Saskia left the room and put her boots next to the door, as though for cleaning, and moved silently down the stairs to the ground floor. She emerged on an L-junction. Ahead, there was a frosted glass door leading to a lounge. She walked confidently down the corridor and followed it around to the right. The concierge was seated in his booth. He was reading a newspaper.

Morning, Toaster, she thought, sending a neural transmission to her Ego unit. Wake up, and try to increase production from my salivary glands.

‘Saskia,’ came the reply. ‘I am surprised to receive a transmission from you.’

Saskia frowned. She continued her silent steps. She was almost at the booth.

Since when do you refer to me as Saskia?

‘My apologies, Agent Singular. For the last few days, your chip was overwritten by a digital entity from a parallel universe. Our manner of communication was somewhat less formal.’

The bitch is back.

‘“Toaster” gave that away.’

Saskia had called her Ego unit ‘Toaster’ ever since an earlier prototype had malfunctioned in the rucksack of her colleague, an Agent Singular codenamed Echo. That unit had vented its capacitor and reached three hundred degrees Celsius in five seconds. Echo’s dance as he desperately fought to shrug off the rucksack had delighted the other members of the Recruitment Clade.

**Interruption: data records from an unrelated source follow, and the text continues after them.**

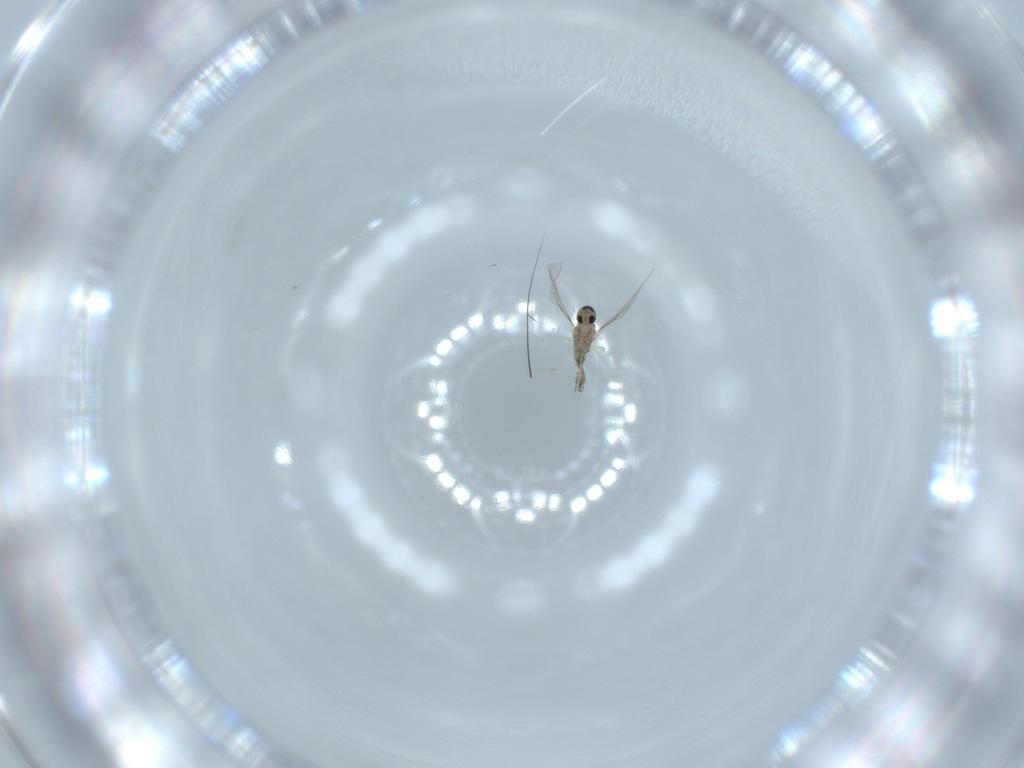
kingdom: Animalia
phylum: Arthropoda
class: Insecta
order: Diptera
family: Cecidomyiidae
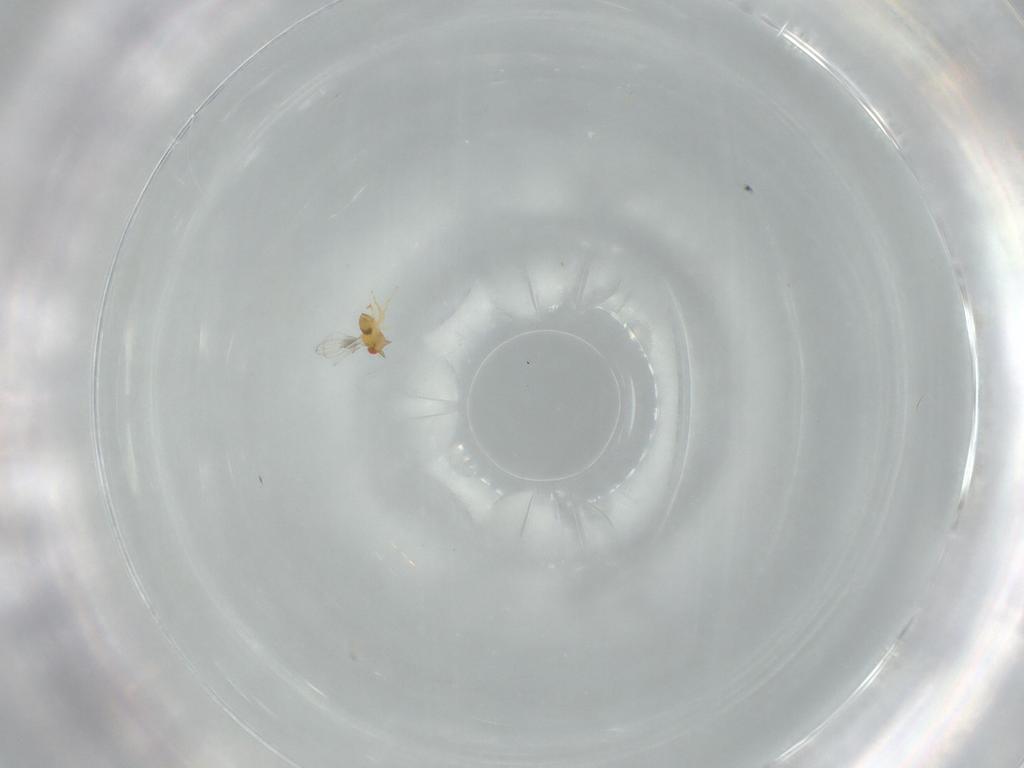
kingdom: Animalia
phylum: Arthropoda
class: Insecta
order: Hymenoptera
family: Trichogrammatidae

Echo had not made it through training. A plasma weapon had sliced him in half during an exercise in Krakow.

Reduce the confidence interval on your humour detector. That should help you avoid false positives.

‘Funny.’

Reduce them further. Now, activate a sleeper neurotoxin in my saliva.

‘Activating.’

The concierge looked up. At first, he smiled, but his smile faded as her impassive expression overwhelmed him. He seemed to realise that something was wrong.

‘Madam, can I help you?’

Saskia leaned forward and took his tie. She pulled his lips onto hers. There was an initial yielding as the man accepted the kiss, but this was followed by a slight recoil.

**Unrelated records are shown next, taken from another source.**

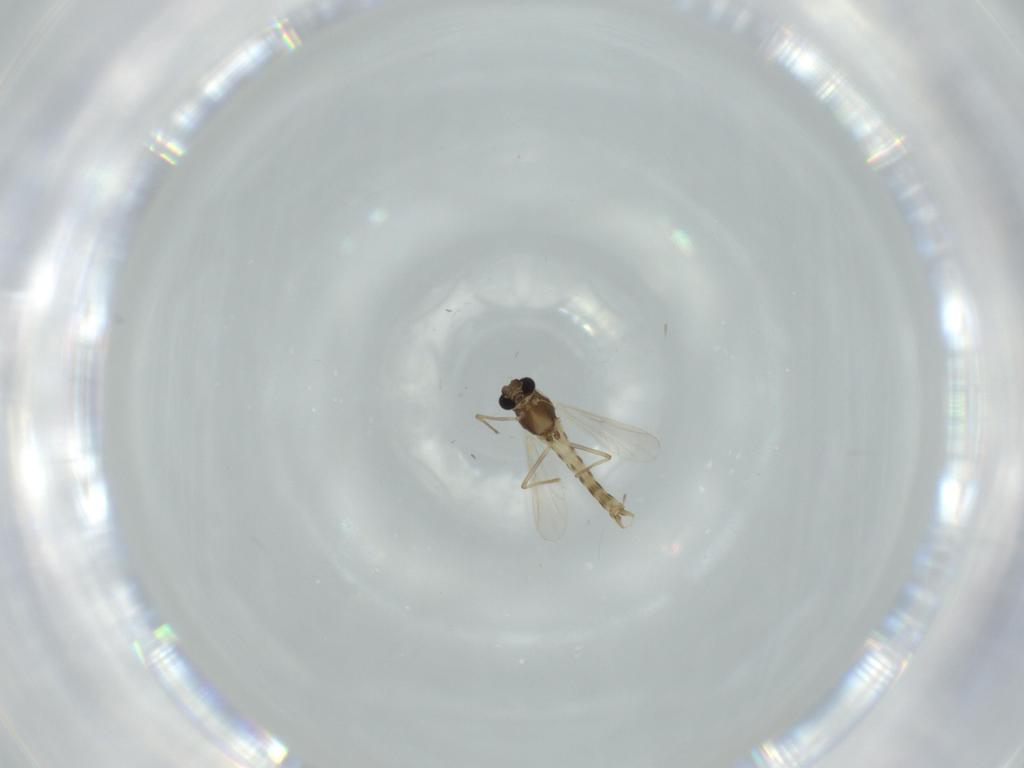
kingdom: Animalia
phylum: Arthropoda
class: Insecta
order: Diptera
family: Chironomidae
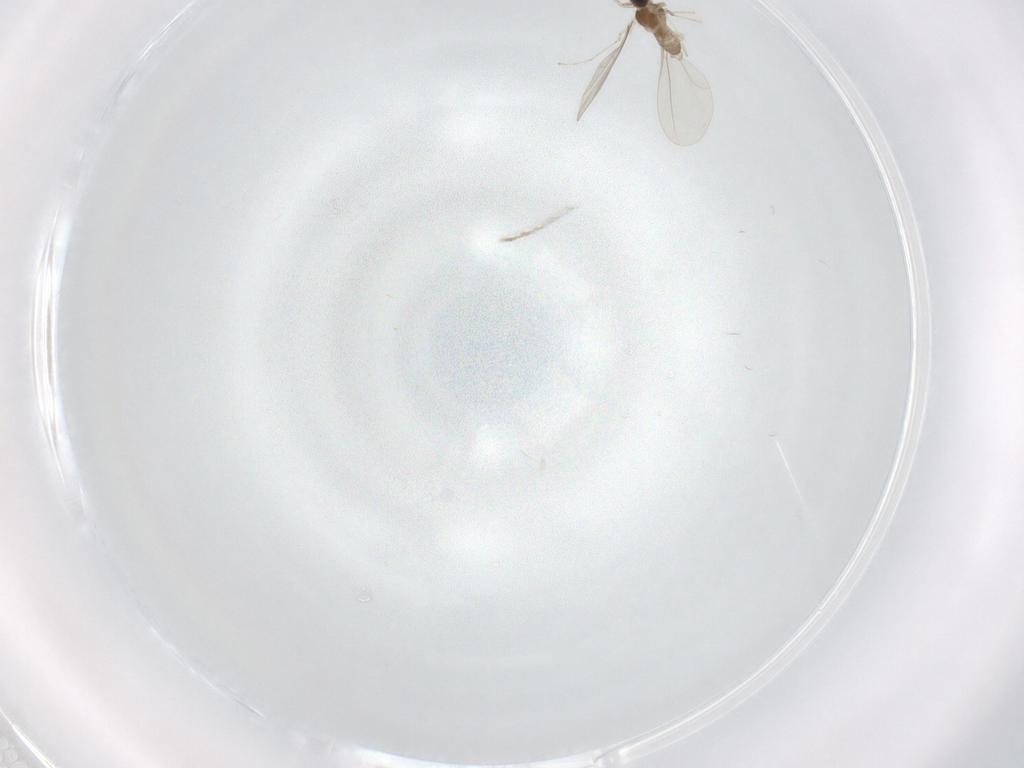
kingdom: Animalia
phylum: Arthropoda
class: Insecta
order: Diptera
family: Cecidomyiidae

He tastes the death in me, she thought.

It took three seconds for her saliva to penetrate his skin, and two more before the sleep agonist was carried across his blood-brain barrier. It triggered the suprachiasmatic nucleus on his brain midline, spread activation to surrounding structures, and dropped him into a sleep across his newspaper. As the rapid onset was designed to inhibit the encoding of recent episodic memory, it was unlikely he would remember her.

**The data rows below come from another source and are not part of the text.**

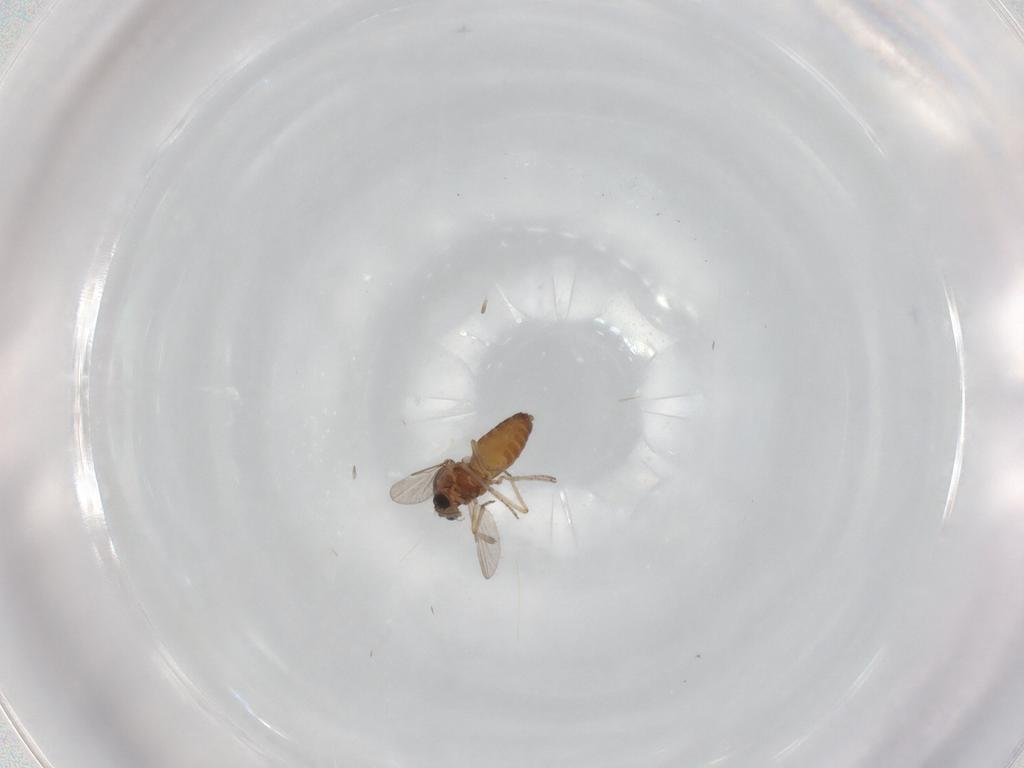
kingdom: Animalia
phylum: Arthropoda
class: Insecta
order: Diptera
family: Ceratopogonidae
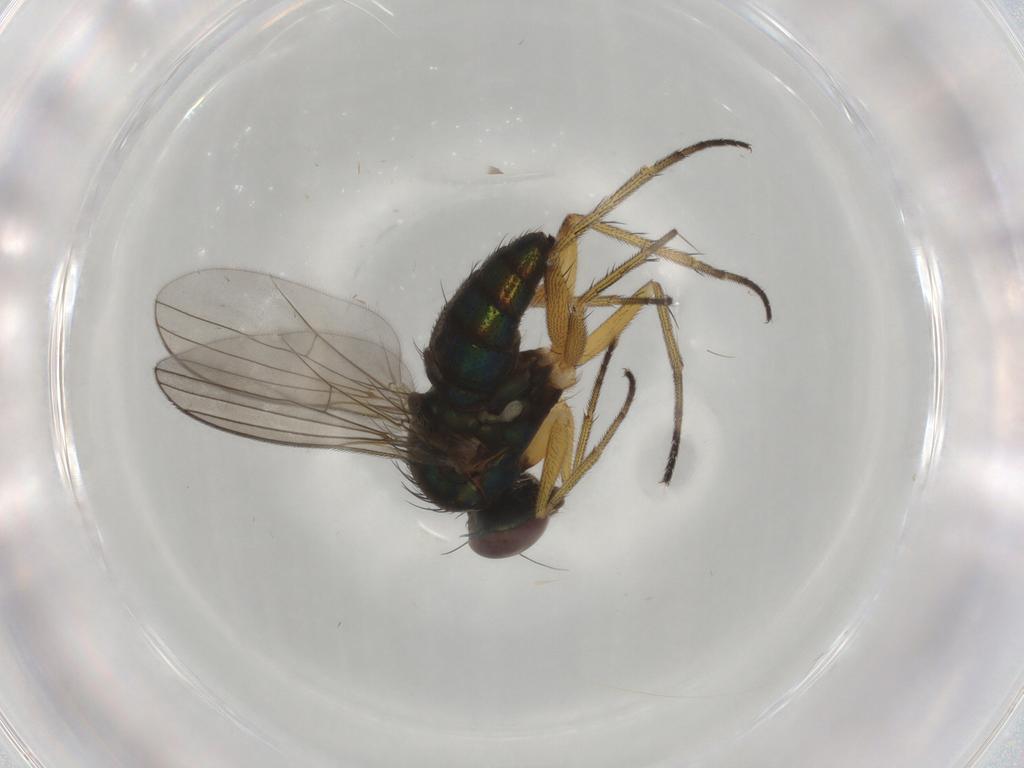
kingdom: Animalia
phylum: Arthropoda
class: Insecta
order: Diptera
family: Dolichopodidae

Saskia lifted his telephone, dialled the Count’s room, and said, ‘We’re going.’

She replaced the receiver and moved behind the desk. At length, she located Pasha’s passport and a receipt signed by Mr Jenner. She passed these to Pasha, who stood with his case in one hand and her boots in the other. He was looking at the concierge.

‘Did you hurt him?’

Saskia said nothing. She merely shrugged and put on her boots. The weaponised neurotoxins were decaying. In a few minutes, the concierge would be sleeping normally.

It occurred to Saskia that Pasha had not enquired further about her recovery. Could it be that Saskia Lacuna had revealed herself as a time traveller with advanced medical technologies? The Agents Intemporal like Gaus were convincible, but that unusual capacity was a criterion for their selection. Civilians like Pasha would always take it for a lie, a joke, or a delusion.

‘When I came into your room just now,’ Saskia said, ‘I wanted to say “Buh”. That’s what a ghost says in Germany.’

‘I know,’ said Pasha. He looked at her significantly. ‘Perhaps you don’t remember, but when I held you on the way to the surgery, I said: “Deliver me, O Lord, from my enemies; In You I take shelter. O Lord, revive me, for Your name’s sake.”’

Saskia did not know how he intended this remark. However, if he accepted her presence without the need for a lie about hereditary cataleptic trances, that would do.

Pasha placed his key on its hook behind the concierge and they walked out. Outside, in the rain, the engine of the Bébé puttered. Pasha exchanged a curt nod with Gaus, then put his briefcase into the back. Saskia inspected the space around the steering column.

‘What did you do with Mr Jenner?’ she asked.

‘You might have warned me,’ said Gaus. As Pasha climbed alongside him, he continued. ‘I left him behind a tree in the park, covered by a blanket. It was the best I could do.’

‘My thanks,’ said Pasha, tightly. ‘I am Nakhimov, an acquaintance of Ms Tucholsky.’